(Input data)

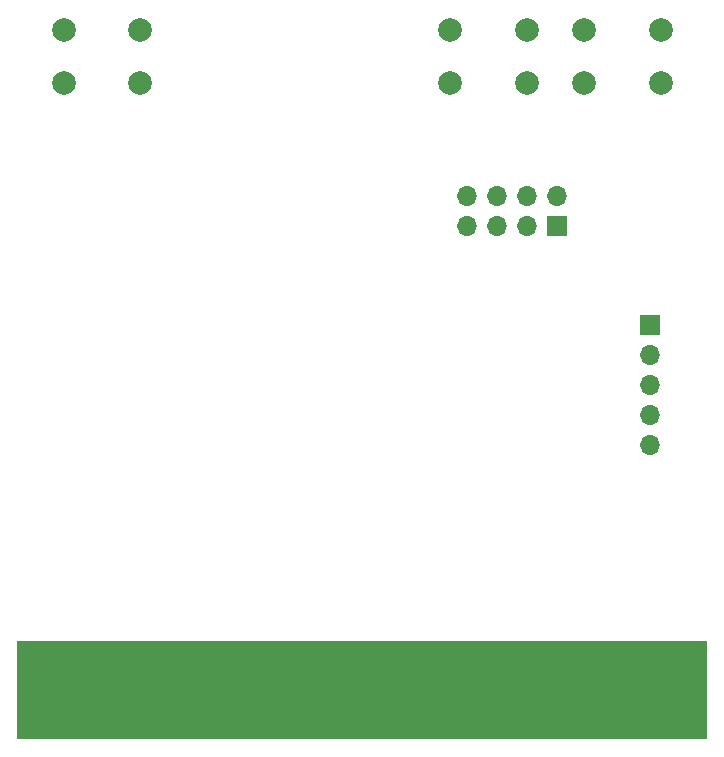
<source format=gbs>
G04 #@! TF.GenerationSoftware,KiCad,Pcbnew,8.0.2*
G04 #@! TF.CreationDate,2025-03-01T20:33:07+01:00*
G04 #@! TF.ProjectId,KungFuFlash2,4b756e67-4675-4466-9c61-7368322e6b69,1*
G04 #@! TF.SameCoordinates,Original*
G04 #@! TF.FileFunction,Soldermask,Bot*
G04 #@! TF.FilePolarity,Negative*
%FSLAX46Y46*%
G04 Gerber Fmt 4.6, Leading zero omitted, Abs format (unit mm)*
G04 Created by KiCad (PCBNEW 8.0.2) date 2025-03-01 20:33:07*
%MOMM*%
%LPD*%
G01*
G04 APERTURE LIST*
%ADD10C,2.000000*%
%ADD11R,58.420000X8.300000*%
%ADD12R,1.524000X8.000000*%
%ADD13C,0.001000*%
%ADD14R,1.700000X1.700000*%
%ADD15O,1.700000X1.700000*%
G04 APERTURE END LIST*
D10*
X112331500Y-70366500D03*
X118831500Y-70366500D03*
X112331500Y-74866500D03*
X118831500Y-74866500D03*
D11*
X104898000Y-126249501D03*
D12*
X78228000Y-126121227D03*
X80768000Y-126121227D03*
X83308000Y-126121227D03*
X85848000Y-126121227D03*
X88388000Y-126121227D03*
X90928000Y-126121227D03*
X93468000Y-126121227D03*
X96008000Y-126121227D03*
X98548000Y-126121227D03*
X101088000Y-126121227D03*
X103628000Y-126121227D03*
X106168000Y-126121227D03*
X108708000Y-126121227D03*
X111248000Y-126121227D03*
X113788000Y-126121227D03*
X116328000Y-126121227D03*
X118868000Y-126121227D03*
X121408000Y-126121227D03*
X123948000Y-126121227D03*
X126488000Y-126121227D03*
X129028000Y-126121227D03*
X131568000Y-126121227D03*
D10*
X79606000Y-70366500D03*
X86106000Y-70366500D03*
X79606000Y-74866500D03*
X86106000Y-74866500D03*
X123675000Y-70358000D03*
X130175000Y-70358000D03*
X123675000Y-74858000D03*
X130175000Y-74858000D03*
D13*
X133664000Y-87716000D03*
X133664000Y-83316000D03*
D14*
X121412000Y-86995000D03*
D15*
X121412000Y-84455000D03*
X118872000Y-86995000D03*
X118872000Y-84455000D03*
X116332000Y-86995000D03*
X116332000Y-84455000D03*
X113792000Y-86995000D03*
X113792000Y-84455000D03*
D14*
X129286000Y-95351600D03*
D15*
X129286000Y-97891600D03*
X129286000Y-100431600D03*
X129286000Y-102971600D03*
X129286000Y-105511600D03*
M02*

</source>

(End Input data)

Work out how many lines in this data contain "format". Only that number should be given.

» Reply:
2